▶ _Things to do_
(a) In the text on identity versus address, what is the single coupling point between the hierarchy mechanism and the edge layer?
(b) Extend the text on identity versus address by writing what comes next after its final sentence.

▶ _Given text_
The edge-level primitives (STRM predicate vocabulary, SSSOM envelope, junction-note 13-field schema, ontology diff atoms) all operate on concept identity and don’t care which hierarchy mechanism a recipe chose. The single coupling point between the hierarchy mechanism and the edge layer is the address-rendering function: given a concept identity and a recipe’s target-structure choice, the function returns the wikilink target string that STRM, SSSOM, and junction notes emit into frontmatter and body.
The full target-structure expressivity question — including how a recipe declares which mechanism applies at which level, and how compositions are spelled — is the subject of Challenge 22: Target-structure expressivity in import recipes.
Identity vs address
Section titled “Identity vs address”The architectural property that makes the four-primitive composition work is the separation between identity and address:
| Layer | Stable across target-structure choices? |
|---|---|
Concept identity (CURIE: nist:AC-2(1); sha256 CID) | ✅ Stable |
| Edge semantics (STRM predicates, SSSOM rows, junction notes, diff atoms) | ✅ Stable — operate on identity, not address |
| Address rendering (wikilink target string) | ❌ Recipe-controlled |
| Vault layout (folder / heading / tag / wikilink mix) | ❌ Recipe-controlled |
Two recipes that import the same NIST 800-53 catalog with completely different hierarchy primitives produce vaults whose STRM edges, SSSOM rows, and junction notes are semantically identical — only the wikilink targets and folder/heading/tag layouts differ.

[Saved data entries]
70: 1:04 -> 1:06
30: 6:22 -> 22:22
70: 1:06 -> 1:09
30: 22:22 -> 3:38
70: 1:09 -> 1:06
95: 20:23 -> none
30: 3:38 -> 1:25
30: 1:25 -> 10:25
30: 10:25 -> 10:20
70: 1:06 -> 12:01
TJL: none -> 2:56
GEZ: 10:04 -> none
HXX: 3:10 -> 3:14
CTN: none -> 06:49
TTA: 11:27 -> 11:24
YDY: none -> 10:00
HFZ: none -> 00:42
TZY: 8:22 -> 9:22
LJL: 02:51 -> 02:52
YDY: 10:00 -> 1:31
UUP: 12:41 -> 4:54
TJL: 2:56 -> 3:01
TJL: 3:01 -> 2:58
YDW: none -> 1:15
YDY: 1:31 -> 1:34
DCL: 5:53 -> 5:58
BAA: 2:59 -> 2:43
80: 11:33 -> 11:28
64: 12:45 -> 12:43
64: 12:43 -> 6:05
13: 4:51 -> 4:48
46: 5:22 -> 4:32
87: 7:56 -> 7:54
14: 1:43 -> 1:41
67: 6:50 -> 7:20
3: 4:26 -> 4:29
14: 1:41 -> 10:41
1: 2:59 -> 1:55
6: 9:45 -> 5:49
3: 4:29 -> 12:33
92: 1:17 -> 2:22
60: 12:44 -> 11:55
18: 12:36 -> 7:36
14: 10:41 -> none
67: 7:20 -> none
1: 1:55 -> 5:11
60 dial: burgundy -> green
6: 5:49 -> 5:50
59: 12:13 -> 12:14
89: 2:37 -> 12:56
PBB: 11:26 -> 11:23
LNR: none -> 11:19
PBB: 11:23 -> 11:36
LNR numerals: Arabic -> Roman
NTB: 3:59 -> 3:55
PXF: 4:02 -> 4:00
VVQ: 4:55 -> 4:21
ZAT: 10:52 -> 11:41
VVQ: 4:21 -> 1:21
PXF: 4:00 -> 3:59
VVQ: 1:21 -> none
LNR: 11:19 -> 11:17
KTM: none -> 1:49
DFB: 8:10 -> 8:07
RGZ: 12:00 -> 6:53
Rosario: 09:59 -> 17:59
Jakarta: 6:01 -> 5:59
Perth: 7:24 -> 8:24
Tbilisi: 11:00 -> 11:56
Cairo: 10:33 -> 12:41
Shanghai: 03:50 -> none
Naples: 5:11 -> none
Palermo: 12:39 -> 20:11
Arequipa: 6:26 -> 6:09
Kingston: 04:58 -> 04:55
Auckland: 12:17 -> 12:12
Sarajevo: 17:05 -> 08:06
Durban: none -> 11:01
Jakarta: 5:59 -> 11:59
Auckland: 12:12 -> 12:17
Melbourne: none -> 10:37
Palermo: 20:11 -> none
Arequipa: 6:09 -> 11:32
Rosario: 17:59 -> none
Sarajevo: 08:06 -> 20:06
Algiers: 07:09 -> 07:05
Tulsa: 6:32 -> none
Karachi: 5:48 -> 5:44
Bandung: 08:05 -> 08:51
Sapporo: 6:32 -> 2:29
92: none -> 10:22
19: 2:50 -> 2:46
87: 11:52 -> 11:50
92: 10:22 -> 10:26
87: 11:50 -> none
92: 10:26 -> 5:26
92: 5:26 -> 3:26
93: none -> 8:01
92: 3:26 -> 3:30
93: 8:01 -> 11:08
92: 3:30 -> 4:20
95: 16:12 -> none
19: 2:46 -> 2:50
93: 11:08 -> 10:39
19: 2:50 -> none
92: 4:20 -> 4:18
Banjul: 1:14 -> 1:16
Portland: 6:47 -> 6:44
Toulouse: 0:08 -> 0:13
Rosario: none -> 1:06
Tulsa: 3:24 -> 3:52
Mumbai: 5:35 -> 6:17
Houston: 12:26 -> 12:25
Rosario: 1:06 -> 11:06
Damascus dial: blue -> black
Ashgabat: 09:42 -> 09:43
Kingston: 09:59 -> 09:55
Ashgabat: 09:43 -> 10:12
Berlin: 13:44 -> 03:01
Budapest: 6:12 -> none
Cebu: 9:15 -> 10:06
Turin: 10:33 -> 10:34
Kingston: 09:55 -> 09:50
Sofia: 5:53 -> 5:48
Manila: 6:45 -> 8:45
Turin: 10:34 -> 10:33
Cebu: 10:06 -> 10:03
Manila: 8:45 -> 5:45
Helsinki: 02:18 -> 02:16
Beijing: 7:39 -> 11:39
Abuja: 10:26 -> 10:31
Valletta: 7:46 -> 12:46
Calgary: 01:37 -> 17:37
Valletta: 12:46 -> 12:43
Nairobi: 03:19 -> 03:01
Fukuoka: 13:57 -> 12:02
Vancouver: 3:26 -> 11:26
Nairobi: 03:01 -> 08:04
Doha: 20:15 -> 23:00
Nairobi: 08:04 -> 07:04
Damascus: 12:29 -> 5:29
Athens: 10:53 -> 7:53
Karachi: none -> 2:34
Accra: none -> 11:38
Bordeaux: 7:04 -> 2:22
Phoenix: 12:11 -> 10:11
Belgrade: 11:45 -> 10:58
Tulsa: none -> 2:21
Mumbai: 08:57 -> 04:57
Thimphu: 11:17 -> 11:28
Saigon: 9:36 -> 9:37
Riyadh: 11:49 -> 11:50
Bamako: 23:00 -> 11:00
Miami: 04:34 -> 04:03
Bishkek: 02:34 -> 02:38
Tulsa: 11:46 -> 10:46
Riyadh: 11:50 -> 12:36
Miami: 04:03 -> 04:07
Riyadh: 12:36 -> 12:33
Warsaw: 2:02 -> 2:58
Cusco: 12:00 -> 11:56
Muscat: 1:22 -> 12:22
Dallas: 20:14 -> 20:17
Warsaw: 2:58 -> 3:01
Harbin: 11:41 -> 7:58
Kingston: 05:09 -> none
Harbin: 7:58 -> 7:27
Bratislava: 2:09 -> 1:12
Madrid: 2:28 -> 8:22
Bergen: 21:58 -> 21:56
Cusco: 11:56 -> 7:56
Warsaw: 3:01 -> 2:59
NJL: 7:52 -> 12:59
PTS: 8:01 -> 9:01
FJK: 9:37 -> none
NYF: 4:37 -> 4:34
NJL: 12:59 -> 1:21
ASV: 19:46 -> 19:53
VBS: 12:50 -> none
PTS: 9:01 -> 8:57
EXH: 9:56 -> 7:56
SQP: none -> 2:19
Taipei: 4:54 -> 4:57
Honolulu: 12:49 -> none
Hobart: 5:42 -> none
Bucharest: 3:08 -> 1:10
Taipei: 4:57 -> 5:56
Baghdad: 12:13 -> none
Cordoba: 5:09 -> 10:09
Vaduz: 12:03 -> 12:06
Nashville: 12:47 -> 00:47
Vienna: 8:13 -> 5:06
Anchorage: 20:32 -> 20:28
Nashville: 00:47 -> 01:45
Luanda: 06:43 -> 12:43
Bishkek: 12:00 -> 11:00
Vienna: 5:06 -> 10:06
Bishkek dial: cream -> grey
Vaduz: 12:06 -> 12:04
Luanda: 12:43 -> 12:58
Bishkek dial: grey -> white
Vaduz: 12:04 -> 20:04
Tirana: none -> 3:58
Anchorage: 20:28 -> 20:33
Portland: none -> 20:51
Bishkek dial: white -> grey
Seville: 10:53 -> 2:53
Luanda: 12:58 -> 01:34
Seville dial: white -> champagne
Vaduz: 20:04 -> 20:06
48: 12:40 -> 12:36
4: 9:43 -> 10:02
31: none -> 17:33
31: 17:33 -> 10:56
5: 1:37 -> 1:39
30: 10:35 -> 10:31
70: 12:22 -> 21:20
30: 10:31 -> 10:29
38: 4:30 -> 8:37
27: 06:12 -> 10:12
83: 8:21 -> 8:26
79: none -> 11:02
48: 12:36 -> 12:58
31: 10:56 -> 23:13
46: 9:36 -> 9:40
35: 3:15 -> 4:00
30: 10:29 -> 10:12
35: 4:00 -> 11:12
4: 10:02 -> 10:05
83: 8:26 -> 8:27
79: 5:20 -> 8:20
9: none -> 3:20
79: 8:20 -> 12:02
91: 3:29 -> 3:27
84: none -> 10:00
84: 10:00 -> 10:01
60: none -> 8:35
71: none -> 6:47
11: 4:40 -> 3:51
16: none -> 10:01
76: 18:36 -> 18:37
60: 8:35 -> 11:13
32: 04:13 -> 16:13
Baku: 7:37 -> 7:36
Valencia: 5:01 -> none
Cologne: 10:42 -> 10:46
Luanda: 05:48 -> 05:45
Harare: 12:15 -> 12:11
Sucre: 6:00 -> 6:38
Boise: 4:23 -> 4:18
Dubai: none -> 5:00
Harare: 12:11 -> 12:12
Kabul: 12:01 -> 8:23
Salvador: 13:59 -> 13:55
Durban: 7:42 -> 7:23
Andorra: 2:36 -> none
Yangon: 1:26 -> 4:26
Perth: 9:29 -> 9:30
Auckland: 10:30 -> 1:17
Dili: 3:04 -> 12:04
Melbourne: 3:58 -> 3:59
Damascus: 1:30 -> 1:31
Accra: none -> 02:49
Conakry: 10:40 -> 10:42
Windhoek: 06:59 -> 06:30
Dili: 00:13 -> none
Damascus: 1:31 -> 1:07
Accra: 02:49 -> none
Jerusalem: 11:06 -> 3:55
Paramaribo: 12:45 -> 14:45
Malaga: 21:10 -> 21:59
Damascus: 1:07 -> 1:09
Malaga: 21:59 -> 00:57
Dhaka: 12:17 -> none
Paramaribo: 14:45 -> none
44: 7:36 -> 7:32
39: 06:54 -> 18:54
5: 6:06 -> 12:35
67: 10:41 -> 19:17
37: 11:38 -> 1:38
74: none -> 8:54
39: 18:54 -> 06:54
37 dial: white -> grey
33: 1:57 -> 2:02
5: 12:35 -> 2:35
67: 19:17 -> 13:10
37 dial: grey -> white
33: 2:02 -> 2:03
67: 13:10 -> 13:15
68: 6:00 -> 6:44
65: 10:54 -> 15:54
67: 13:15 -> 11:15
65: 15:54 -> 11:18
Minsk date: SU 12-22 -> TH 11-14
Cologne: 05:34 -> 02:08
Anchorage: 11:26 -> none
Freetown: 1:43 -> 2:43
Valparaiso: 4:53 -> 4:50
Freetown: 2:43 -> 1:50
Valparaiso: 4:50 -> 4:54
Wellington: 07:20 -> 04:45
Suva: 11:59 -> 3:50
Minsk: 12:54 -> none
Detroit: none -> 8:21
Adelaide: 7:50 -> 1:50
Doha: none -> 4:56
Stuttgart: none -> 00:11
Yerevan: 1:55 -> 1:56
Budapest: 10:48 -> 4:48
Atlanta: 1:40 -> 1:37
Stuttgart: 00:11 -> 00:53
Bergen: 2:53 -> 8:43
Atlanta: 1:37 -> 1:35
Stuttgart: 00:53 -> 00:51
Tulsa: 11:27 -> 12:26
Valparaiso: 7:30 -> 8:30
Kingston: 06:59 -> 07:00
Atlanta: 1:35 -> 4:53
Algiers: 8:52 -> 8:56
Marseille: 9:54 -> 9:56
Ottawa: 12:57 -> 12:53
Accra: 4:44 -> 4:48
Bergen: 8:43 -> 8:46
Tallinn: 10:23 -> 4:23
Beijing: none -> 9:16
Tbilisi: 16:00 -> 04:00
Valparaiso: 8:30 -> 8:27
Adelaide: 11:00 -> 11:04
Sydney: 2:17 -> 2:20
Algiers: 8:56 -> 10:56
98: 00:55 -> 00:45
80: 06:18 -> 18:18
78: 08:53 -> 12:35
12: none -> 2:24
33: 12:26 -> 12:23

▶ _Expected outputs_
(a) The address-rendering function, which turns a concept identity and a recipe's target-structure choice into a wikilink target string.

(b)
This is why Crosswalker can sit on top of any of the four mechanisms (or any composition) without changing its edge-level commitments. The address-rendering function is the entire interface between target structure and edge semantics.
Prior art and related concepts
Section titled “Prior art and related concepts”The polyhierarchy problem — how to layer multiple parallel hierarchies on a single substrate — has been worked on extensively in two relevant prior tools by the Crosswalker project owner:
- SEACOW is a meta-framework for knowledge organization inside filesystem primitives. It articulates the vocabulary for combining folder + tag hierarchies and the “primary + parallel” composition pattern.
- folder-tag-sync is a working Obsidian plugin that bidirectionally synchronizes folder hierarchy with tag hierarchy via regex rules. It is a live implementation of one composition rule: folder→tag mirroring.
Crosswalker reuses these patterns. The Foundation roadmap tracks SEACOW + folder-tag-sync prior-art integration as an explicit research item.
Related
Section titled “Related”- The problem — where polyhierarchy is first introduced as the hierarchy-vs-graph tension
- File-based graph database — Obsidian vault as a graph substrate
- Metadata ecosystem — frontmatter, Dataview, Bases, tags
- Terminology — definitions for related terms (typed link, hierarchy column, etc.)
- v0.1 schema spec — the Tier 1 schema these primitives compose into
- Challenge 22 — Target-structure expressivity — the open research question on how recipes compose these mechanisms
- Schema matching — adjacent: how concepts are matched across ontologies (orthogonal to how they’re laid out in the vault)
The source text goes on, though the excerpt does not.